A few weeks ago, I posted a rather cynical post on the subject of photographing bluebells.
In this part of the world, last year’s bluebells started to bloom fairly early because of good early Spring weather, but then slowed their development as the warming Spring slowed down. The result for me was disappointing, with many bluebells past their best while the later ones were still developing.
After failing last year, to get any really good bluebell shots, I had more or less decided not to bother this year. However, we discovered a piece of woodland that looked to have Bluebell Potential, and that is what led to that first post. A second post, Bluebells Revisited, followed but again the flowers were not fully developed. With the very late Spring this year, I wondered whether, when nature did take hold, the bluebell display come suddenly, and be really good.
Contrary to my original intent, I have since visited a couple more times, and it is fair to say that this Bluebell Wood did have potential.
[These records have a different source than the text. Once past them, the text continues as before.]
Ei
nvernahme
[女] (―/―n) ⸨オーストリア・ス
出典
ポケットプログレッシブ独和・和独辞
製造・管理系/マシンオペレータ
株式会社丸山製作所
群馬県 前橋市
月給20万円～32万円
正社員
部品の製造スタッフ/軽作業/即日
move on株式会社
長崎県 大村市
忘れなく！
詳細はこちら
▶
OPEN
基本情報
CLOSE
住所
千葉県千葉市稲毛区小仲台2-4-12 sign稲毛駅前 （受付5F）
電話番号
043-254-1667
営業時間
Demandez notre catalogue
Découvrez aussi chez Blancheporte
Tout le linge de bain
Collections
My concern now was whether the tree foliage and the ferns on the forest floor would enhance or reduce the quality of the bluebell display as they ‘burst forth’ themselves. Please decide for yourselves.
This post shows how this woodland has developed over a 19 day period. The photos were taken on four different occasions, with the first three having been published before. I have added the dates, so that you can see how the wood changed with time.
6 May 2013
The viewpoints are obviously not identical, but the general area of the woodland is the same. My first thoughts were that the ferns would add to the bluebell scene, but in the end, I wonder whether they tended to take over the show. In the final two shots, the bluebells were pretty much at their peak.
This was an interesting little exercise in a pleasant piece of Dorset woodland. I took many more photos there, but I think that these perhaps show the best features of this wood.